Stress walks on a thin line in my mind and can have me tilting and falling off the wire by the simplest bit of information. I’ve got three assignments due this week and a knot forms in my stomach whenever the thought emerges.

I used to put all my energy into finishing school work that wasn’t due for weeks or even months. Being ahead of the game made me relieved, contrary to the feeling it gave me throughout. I’ve learned to take it day by day and to refrain from putting an entire month’s worth of work into one week. The end might give a sigh of relief, but the stress level to get there doesn’t justify it.

Additionally, relieving as much stress as the schedule allows will leave a clear mind. If a project is due in 10 days and an essay is due in five, focus on the essay first (unless the project carries more weight and should have been worked on for weeks prior). Prioritize the assignments and focus on one before working on another.
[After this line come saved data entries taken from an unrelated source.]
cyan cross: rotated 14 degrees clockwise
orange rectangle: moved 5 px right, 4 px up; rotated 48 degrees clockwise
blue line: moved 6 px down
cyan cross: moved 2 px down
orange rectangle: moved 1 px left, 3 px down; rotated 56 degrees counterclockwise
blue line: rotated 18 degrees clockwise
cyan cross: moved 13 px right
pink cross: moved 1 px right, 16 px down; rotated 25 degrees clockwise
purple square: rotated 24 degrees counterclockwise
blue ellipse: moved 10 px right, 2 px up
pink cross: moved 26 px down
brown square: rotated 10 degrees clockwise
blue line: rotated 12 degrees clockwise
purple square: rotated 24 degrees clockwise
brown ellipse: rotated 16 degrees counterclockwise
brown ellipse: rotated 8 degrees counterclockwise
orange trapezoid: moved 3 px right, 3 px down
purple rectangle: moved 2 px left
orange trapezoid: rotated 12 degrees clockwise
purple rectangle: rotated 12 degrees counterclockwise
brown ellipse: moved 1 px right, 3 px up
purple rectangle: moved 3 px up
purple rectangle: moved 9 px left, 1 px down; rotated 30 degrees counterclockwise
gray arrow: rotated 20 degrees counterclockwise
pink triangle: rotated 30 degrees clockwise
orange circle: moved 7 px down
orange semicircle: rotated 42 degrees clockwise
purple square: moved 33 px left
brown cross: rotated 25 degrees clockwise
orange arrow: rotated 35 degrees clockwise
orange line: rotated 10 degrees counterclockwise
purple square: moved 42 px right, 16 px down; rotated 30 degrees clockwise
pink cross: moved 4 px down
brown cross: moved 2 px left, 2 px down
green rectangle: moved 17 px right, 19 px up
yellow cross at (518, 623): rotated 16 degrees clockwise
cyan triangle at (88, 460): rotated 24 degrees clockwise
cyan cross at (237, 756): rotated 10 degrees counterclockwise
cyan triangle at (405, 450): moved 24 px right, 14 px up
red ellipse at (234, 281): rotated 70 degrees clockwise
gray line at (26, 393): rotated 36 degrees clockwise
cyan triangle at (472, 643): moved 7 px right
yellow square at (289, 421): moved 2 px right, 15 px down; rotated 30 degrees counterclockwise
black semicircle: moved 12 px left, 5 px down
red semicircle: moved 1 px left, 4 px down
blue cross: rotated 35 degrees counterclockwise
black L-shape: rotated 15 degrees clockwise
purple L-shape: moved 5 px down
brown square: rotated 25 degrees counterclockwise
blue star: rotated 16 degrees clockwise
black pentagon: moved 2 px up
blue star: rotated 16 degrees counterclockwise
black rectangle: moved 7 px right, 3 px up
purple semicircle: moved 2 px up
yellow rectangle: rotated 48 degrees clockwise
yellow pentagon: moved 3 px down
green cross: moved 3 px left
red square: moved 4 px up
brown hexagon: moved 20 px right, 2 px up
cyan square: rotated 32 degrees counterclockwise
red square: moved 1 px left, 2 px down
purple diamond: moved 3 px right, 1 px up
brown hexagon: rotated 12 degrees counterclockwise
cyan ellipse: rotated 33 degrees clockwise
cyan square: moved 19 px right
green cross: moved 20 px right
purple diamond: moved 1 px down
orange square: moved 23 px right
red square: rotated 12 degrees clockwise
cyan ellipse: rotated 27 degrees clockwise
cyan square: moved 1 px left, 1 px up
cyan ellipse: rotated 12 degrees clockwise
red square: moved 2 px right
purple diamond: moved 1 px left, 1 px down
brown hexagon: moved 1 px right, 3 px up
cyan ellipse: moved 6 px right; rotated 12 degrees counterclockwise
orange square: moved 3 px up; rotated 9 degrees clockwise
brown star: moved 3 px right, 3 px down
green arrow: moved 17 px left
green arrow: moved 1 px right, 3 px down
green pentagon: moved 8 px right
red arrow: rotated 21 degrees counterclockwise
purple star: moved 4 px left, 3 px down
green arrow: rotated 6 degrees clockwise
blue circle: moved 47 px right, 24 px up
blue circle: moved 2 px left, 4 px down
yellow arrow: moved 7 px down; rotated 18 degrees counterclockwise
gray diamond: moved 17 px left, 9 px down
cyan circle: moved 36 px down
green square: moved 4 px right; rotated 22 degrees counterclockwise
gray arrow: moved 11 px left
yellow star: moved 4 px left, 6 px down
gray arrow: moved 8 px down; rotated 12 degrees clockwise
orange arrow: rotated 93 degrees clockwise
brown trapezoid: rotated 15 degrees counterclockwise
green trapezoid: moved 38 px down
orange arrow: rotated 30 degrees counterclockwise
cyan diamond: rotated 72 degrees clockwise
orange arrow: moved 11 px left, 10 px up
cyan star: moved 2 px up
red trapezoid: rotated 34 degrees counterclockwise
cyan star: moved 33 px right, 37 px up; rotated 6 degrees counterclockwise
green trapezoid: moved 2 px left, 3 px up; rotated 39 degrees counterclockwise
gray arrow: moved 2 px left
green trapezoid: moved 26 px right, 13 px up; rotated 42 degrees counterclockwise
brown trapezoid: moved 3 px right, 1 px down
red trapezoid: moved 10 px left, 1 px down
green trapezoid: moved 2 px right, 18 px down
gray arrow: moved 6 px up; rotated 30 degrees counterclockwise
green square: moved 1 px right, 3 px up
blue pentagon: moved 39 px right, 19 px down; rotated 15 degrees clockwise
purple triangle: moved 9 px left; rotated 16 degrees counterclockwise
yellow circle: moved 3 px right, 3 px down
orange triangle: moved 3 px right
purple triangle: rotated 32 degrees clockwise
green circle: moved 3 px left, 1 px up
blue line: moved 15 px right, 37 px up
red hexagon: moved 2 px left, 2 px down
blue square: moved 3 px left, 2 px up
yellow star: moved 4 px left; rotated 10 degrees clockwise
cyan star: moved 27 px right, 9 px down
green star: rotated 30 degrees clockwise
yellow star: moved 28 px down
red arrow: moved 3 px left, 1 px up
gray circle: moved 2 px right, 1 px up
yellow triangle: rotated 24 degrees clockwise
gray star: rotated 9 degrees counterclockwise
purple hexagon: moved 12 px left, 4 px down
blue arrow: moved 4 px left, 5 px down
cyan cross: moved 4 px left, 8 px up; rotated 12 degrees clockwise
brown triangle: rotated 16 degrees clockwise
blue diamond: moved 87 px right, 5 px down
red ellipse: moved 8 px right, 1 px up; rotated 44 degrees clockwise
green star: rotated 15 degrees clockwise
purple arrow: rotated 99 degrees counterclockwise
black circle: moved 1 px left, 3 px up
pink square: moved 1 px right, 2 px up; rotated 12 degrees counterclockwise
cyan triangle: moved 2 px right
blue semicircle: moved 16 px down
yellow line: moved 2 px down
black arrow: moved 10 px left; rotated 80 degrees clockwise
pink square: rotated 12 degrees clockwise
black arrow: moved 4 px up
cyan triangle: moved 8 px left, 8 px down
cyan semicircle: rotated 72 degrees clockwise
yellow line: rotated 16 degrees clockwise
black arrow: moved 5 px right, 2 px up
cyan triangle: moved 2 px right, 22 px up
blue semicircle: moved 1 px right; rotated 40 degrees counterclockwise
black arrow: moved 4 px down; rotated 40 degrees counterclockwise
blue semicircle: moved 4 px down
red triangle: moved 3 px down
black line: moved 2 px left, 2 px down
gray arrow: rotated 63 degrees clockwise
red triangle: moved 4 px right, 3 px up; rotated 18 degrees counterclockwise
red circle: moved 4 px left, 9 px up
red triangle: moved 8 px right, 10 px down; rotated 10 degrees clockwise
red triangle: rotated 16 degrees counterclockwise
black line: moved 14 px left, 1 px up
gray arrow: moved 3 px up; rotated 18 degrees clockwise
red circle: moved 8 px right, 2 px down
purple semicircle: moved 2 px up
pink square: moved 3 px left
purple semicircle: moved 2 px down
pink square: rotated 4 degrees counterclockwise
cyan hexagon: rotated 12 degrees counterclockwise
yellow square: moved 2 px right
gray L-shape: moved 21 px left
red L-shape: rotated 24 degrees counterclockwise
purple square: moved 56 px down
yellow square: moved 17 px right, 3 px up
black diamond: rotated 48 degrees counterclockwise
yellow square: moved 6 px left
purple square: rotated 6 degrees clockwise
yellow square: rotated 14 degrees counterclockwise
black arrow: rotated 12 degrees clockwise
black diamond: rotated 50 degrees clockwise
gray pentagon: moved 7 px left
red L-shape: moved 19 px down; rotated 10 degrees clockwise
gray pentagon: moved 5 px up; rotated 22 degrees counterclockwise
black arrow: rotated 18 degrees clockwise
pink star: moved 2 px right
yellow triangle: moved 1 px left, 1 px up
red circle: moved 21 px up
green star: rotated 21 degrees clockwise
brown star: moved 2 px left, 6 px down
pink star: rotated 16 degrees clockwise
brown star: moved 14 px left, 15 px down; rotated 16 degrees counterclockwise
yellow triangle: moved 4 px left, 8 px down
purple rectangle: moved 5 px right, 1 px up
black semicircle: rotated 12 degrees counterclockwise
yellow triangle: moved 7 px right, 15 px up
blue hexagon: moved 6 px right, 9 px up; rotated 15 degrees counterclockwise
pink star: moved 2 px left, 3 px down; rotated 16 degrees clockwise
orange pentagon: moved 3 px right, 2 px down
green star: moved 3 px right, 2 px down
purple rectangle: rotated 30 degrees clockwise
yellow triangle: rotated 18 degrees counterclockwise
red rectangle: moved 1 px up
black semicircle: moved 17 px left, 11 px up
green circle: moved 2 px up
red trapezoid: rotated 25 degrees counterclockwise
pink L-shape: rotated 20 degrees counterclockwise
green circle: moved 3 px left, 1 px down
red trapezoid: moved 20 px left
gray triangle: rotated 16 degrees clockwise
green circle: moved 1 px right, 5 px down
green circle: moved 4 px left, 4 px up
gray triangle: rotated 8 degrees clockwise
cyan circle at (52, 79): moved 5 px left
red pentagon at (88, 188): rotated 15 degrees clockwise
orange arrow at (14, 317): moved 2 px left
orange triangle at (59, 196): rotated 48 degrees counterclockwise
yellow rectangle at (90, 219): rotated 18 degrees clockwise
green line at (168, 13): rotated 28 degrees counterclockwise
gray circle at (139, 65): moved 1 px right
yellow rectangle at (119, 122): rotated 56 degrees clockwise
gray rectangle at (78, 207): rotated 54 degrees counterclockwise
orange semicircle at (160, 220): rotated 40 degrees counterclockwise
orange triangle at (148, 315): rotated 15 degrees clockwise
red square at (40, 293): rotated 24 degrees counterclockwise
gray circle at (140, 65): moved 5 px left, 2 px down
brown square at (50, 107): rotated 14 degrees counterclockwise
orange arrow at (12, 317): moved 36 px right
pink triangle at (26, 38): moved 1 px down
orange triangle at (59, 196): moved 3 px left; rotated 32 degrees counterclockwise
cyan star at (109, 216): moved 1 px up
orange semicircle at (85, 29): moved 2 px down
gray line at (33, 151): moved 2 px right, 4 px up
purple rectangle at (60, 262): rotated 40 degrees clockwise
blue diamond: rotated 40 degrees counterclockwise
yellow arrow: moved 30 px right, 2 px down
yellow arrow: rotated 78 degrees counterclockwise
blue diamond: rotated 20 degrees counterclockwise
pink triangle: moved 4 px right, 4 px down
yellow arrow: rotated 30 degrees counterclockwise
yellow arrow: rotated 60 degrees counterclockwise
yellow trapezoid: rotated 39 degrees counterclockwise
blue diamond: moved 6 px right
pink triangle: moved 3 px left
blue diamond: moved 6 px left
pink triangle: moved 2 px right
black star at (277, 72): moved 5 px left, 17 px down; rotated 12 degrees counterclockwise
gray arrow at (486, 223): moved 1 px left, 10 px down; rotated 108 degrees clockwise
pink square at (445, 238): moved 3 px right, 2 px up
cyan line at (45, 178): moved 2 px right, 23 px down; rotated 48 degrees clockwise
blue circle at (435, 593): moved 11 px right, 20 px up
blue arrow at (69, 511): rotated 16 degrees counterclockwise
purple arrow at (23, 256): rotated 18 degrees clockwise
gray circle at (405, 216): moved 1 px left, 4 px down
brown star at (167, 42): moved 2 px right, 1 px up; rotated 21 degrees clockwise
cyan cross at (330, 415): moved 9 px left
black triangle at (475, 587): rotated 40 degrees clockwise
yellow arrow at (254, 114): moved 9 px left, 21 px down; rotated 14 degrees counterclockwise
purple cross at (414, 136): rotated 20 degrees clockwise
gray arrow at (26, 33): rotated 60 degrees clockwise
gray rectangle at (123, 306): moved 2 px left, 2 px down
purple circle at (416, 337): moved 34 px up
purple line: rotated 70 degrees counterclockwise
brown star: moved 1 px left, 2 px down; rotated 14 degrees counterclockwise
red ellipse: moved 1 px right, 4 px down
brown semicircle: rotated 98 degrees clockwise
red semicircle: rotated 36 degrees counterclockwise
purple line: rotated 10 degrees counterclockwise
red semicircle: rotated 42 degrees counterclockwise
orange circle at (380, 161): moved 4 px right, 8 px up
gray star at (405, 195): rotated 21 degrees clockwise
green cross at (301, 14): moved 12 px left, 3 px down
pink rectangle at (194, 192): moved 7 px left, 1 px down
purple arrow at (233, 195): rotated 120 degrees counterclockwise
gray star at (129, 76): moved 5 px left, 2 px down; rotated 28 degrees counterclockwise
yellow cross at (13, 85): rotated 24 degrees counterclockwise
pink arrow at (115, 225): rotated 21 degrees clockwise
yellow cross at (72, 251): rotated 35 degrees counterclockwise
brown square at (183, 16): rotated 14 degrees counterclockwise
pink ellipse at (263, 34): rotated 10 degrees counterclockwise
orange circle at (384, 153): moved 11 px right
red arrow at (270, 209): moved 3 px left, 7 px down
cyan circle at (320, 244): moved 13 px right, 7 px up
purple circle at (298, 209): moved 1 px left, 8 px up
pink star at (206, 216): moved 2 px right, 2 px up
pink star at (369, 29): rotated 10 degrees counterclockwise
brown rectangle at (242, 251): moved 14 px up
What I stressed about three years ago is nowhere near what I stress about now. A tough general education class isn’t important compared to my unknown post-college future. I’m sure what gives me stress three years from now could be more significant than just college assignments. Knowing that the inevitable happens like building blocks, I found a better way of containing my stress from exploding on everyone around me.

Finding little activities to release stress is important, or you just might lash out on your best friend for something so trivial. Everyone is different in terms of finding what helps destress. However, deep breaths, listening to music, exercising or staying in communication with loved ones are few of the several options.  

Sadly, stress doesn’t end with college or once you land a job. It continues when you do things like decide to have a family. It’s one of the dreadful aspects that looms over us unless we take control of it and push it away.

Before you go trekking through the blizzard that college throws at you, suit up and embrace the experience, you’ve only got so much time.